**What needs to be done:** Go through the data line by line from the top, retyping each exactly, and end with the line that contains "requested first, before".

[Provided records — start]

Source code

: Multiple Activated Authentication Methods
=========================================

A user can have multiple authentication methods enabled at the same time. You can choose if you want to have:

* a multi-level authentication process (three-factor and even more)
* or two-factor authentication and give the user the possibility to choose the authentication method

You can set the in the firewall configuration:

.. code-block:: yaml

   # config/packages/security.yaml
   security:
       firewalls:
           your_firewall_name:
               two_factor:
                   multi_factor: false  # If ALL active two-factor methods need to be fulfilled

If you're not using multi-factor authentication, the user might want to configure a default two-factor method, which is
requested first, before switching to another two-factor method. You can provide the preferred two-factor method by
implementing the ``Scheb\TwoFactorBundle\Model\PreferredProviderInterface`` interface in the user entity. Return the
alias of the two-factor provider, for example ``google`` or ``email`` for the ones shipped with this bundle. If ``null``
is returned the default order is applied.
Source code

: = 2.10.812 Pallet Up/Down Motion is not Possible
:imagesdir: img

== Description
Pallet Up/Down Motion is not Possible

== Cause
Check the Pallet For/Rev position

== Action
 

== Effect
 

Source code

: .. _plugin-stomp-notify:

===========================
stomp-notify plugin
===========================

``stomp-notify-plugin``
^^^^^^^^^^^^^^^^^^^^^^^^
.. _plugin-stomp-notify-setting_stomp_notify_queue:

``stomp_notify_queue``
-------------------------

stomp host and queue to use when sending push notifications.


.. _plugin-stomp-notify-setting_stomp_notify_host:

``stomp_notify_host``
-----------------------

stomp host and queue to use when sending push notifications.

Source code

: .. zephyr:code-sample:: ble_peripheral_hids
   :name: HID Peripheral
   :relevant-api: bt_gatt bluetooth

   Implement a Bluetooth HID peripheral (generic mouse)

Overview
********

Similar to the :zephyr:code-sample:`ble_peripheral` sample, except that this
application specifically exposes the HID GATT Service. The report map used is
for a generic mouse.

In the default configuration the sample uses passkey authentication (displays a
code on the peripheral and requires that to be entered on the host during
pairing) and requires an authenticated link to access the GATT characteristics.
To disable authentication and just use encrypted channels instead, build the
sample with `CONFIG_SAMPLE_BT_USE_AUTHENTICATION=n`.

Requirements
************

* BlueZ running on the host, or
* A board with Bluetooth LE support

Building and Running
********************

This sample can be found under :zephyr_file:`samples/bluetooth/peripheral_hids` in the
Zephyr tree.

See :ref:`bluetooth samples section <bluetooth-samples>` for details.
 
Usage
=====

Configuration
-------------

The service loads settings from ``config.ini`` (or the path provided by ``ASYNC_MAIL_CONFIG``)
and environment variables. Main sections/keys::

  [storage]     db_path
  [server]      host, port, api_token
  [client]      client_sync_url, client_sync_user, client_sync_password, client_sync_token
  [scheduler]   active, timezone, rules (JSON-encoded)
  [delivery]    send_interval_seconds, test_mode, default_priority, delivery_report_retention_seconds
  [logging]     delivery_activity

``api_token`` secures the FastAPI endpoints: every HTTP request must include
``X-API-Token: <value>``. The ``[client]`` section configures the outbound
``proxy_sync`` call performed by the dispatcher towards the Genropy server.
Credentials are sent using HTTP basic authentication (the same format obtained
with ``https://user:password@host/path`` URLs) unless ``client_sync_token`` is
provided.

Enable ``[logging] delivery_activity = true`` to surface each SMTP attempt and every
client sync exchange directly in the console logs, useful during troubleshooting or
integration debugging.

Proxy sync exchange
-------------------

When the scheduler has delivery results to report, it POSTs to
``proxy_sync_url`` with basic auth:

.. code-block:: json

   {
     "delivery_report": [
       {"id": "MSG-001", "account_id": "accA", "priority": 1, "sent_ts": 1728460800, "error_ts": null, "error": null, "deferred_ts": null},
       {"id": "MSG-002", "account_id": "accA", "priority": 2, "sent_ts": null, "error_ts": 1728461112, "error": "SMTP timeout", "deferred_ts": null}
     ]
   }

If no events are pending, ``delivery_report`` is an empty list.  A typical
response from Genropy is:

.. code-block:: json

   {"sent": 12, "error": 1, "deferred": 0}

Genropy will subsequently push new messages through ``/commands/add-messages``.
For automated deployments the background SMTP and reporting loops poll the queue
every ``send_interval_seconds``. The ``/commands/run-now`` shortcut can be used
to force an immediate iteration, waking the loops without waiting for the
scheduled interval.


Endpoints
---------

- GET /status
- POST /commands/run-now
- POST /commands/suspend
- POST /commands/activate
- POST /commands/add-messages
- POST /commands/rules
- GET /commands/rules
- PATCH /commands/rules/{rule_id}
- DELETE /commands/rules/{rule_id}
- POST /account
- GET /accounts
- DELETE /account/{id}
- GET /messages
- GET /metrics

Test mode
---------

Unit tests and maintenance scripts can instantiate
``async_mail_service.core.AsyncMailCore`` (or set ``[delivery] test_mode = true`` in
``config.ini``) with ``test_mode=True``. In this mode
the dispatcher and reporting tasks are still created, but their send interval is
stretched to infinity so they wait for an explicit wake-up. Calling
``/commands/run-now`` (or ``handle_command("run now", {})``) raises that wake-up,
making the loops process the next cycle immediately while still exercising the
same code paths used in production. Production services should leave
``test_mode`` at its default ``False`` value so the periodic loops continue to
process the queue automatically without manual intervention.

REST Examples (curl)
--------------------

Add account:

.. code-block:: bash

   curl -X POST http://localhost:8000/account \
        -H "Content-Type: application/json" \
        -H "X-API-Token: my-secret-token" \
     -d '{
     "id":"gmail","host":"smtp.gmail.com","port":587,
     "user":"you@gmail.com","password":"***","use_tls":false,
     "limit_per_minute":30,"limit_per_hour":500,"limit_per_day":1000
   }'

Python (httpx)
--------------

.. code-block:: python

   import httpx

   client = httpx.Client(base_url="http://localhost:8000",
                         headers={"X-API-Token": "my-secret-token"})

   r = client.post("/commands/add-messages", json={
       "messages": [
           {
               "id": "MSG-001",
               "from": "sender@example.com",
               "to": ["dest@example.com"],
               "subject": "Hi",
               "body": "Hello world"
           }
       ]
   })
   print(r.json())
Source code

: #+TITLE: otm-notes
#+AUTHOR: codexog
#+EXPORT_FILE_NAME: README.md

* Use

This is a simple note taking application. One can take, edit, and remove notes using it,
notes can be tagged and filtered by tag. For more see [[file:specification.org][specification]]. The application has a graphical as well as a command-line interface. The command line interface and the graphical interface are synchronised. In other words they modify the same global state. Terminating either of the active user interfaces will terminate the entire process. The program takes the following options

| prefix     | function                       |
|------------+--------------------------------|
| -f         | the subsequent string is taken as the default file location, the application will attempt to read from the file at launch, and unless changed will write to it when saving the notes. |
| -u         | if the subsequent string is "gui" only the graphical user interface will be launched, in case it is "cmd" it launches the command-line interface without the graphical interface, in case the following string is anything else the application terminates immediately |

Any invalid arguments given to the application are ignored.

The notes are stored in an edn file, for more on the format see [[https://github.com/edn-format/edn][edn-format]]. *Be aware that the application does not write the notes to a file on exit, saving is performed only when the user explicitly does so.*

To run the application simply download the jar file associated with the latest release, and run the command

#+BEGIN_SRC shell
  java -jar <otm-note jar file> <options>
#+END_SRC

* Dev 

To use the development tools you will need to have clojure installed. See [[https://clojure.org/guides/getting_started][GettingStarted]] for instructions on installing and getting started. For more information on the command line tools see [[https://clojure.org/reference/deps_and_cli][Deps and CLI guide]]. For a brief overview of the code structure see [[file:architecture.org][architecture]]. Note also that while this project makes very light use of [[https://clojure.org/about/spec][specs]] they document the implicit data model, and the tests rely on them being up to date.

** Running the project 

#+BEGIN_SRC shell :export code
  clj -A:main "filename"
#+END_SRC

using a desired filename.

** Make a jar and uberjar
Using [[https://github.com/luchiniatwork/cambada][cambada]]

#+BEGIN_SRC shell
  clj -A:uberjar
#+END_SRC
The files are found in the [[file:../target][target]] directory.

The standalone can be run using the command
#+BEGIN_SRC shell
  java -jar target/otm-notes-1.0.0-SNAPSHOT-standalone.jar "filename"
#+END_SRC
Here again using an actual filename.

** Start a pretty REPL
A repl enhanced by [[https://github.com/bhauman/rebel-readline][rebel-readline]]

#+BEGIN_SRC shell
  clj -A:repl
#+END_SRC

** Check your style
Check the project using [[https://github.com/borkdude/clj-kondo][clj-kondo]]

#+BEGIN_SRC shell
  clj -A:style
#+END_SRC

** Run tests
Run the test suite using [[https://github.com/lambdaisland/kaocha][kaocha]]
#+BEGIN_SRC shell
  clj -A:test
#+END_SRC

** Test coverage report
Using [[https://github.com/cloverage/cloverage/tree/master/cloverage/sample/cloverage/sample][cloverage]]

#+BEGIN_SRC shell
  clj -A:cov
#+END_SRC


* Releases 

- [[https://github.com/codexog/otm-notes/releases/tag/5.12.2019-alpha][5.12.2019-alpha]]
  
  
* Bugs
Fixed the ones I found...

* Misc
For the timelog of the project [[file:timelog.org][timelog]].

[Provided records — finish]

**Output for this exercise:**
Source code

: Multiple Activated Authentication Methods
=========================================

A user can have multiple authentication methods enabled at the same time. You can choose if you want to have:

* a multi-level authentication process (three-factor and even more)
* or two-factor authentication and give the user the possibility to choose the authentication method

You can set the in the firewall configuration:

.. code-block:: yaml

   # config/packages/security.yaml
   security:
       firewalls:
           your_firewall_name:
               two_factor:
                   multi_factor: false  # If ALL active two-factor methods need to be fulfilled

If you're not using multi-factor authentication, the user might want to configure a default two-factor method, which is
requested first, before switching to another two-factor method. You can provide the preferred two-factor method by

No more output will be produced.